| Try it |
Restate word for word the lines of the listing below, from its first line through the line with "Universitário de Campinas", without the pictures.
*** Data extracts ***
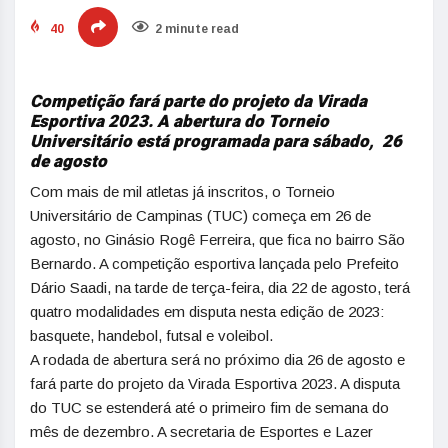
40
2 minute read
Competição fará parte do projeto da Virada
Esportiva 2023. A abertura do Torneio
Universitário está programada para sábado, 26
de agosto
Com mais de mil atletas já inscritos, o Torneio
Universitário de Campinas (TUC) começa em 26 de
agosto, no Ginásio Rogê Ferreira, que fica no bairro São
Bernardo. A competição esportiva lançada pelo Prefeito
Dário Saadi, na tarde de terça-feira, dia 22 de agosto, terá
quatro modalidades em disputa nesta edição de 2023:
basquete, handebol, futsal e voleibol.
A rodada de abertura será no próximo dia 26 de agosto e
fará parte do projeto da Virada Esportiva 2023. A disputa
do TUC se estenderá até o primeiro fim de semana do
mês de dezembro. A secretaria de Esportes e Lazer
***
| Response to the task |
40
2 minute read
Competição fará parte do projeto da Virada
Esportiva 2023. A abertura do Torneio
Universitário está programada para sábado, 26
de agosto
Com mais de mil atletas já inscritos, o Torneio
Universitário de Campinas (TUC) começa em 26 de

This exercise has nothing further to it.